As soon as you walk into the Rondo when the doors open at 7.30, you can see it’s been transformed. Core Theatre Productions have turned the intimate yet open space into a dark forest; with large trees and green drapes, even leaves trailing up along the auditorium, the space is almost unrecognisable. Credit goes to set designer Julia Marshall-Wessendorf for such a radical change in atmosphere and aesthetic.
The show itself is a mixture of various fairytales, from Little Red Riding Hood and Hansel and Gretel, to Sleeping Beauty and Rumpelstiltskin. We follow the story with the help of The Story Teller and meet many weird and wonderful characters along the way.
It was particularly refreshing to see a mainly female cast, with The Prince being the only male character. It was clear from the beginning that this ensemble (Laura Bentley, Mayur Bhatt, Anna Gahlin, Laura Ollerton, Emma Firman, Darcy Roles and Natalie Taylor) had banded together as a tight team to devise this piece, with Co-Directors Sarah Larmour and Jennie Woloschuk at the helm.
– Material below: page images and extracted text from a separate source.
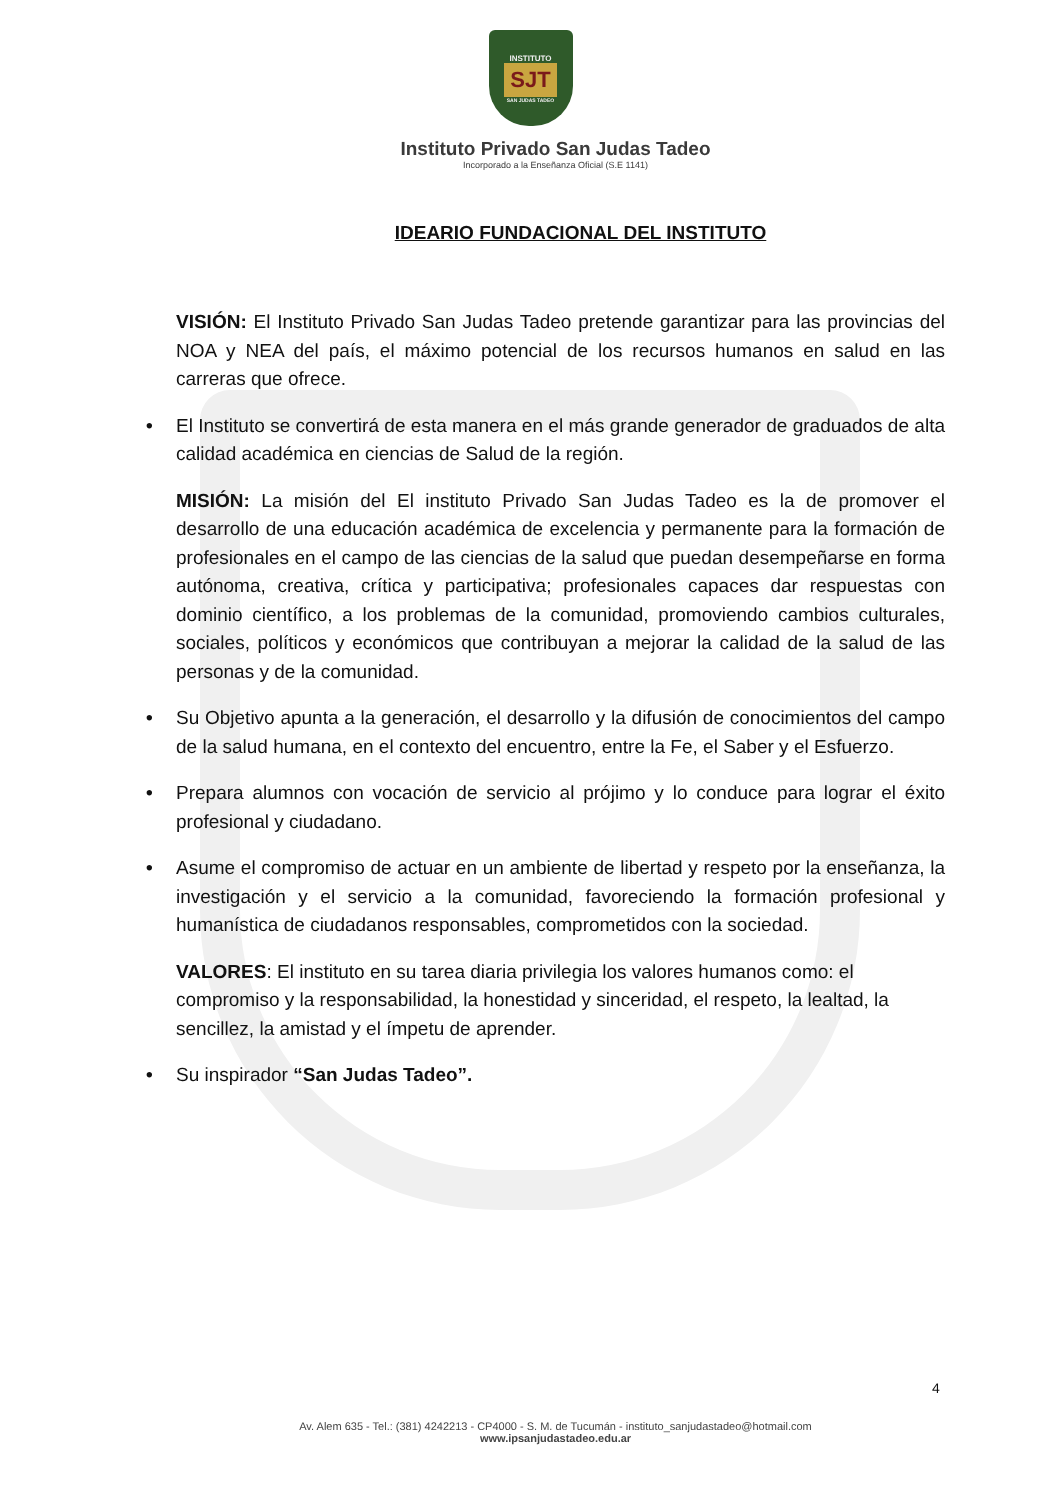INSTITUTO
SJT
SAN JUDAS TADEO
Instituto Privado San Judas Tadeo
Incorporado a la Enseñanza Oficial (S.E 1141)
IDEARIO FUNDACIONAL DEL INSTITUTO
VISIÓN: El Instituto Privado San Judas Tadeo pretende garantizar para las provincias del NOA y NEA del país, el máximo potencial de los recursos humanos en salud en las carreras que ofrece.
• El Instituto se convertirá de esta manera en el más grande generador de graduados de alta calidad académica en ciencias de Salud de la región.
MISIÓN: La misión del El instituto Privado San Judas Tadeo es la de promover el desarrollo de una educación académica de excelencia y permanente para la formación de profesionales en el campo de las ciencias de la salud que puedan desempeñarse en forma autónoma, creativa, crítica y participativa; profesionales capaces dar respuestas con dominio científico, a los problemas de la comunidad, promoviendo cambios culturales, sociales, políticos y económicos que contribuyan a mejorar la calidad de la salud de las personas y de la comunidad.
• Su Objetivo apunta a la generación, el desarrollo y la difusión de conocimientos del campo de la salud humana, en el contexto del encuentro, entre la Fe, el Saber y el Esfuerzo.
• Prepara alumnos con vocación de servicio al prójimo y lo conduce para lograr el éxito profesional y ciudadano.
• Asume el compromiso de actuar en un ambiente de libertad y respeto por la enseñanza, la investigación y el servicio a la comunidad, favoreciendo la formación profesional y humanística de ciudadanos responsables, comprometidos con la sociedad.
VALORES: El instituto en su tarea diaria privilegia los valores humanos como: el compromiso y la responsabilidad, la honestidad y sinceridad, el respeto, la lealtad, la sencillez, la amistad y el ímpetu de aprender.
• Su inspirador “San Judas Tadeo”.
4
Av. Alem 635 - Tel.: (381) 4242213 - CP4000 - S. M. de Tucumán - instituto_sanjudastadeo@hotmail.com
www.ipsanjudastadeo.edu.ar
Stand-out performances came from Anna Gahlin and Laura Ollerton as Baba and Yaga, who reminded me of an (only slightly) toned down version of Cinderella’s Ugly Sisters. The two women gave the show a breath of fresh air every time they entered with extremely funny lines and a great rapport.
There was nice use of some techniques, The Story Teller’s use of puppets was very well done and Laura Bentley (puppet master for the evening) was able to time the audience perfectly to get laughs. The hidden glade behind the gauze at the back of the stage was another lovely effect, used perfectly to reveal the hidden beauty whilst she lay awaiting her Prince.
The twists and turns of the piece, reversing our idea of how a real fairytale should be, kept the audience guessing all the way to the end, and provided an entertaining evening for all.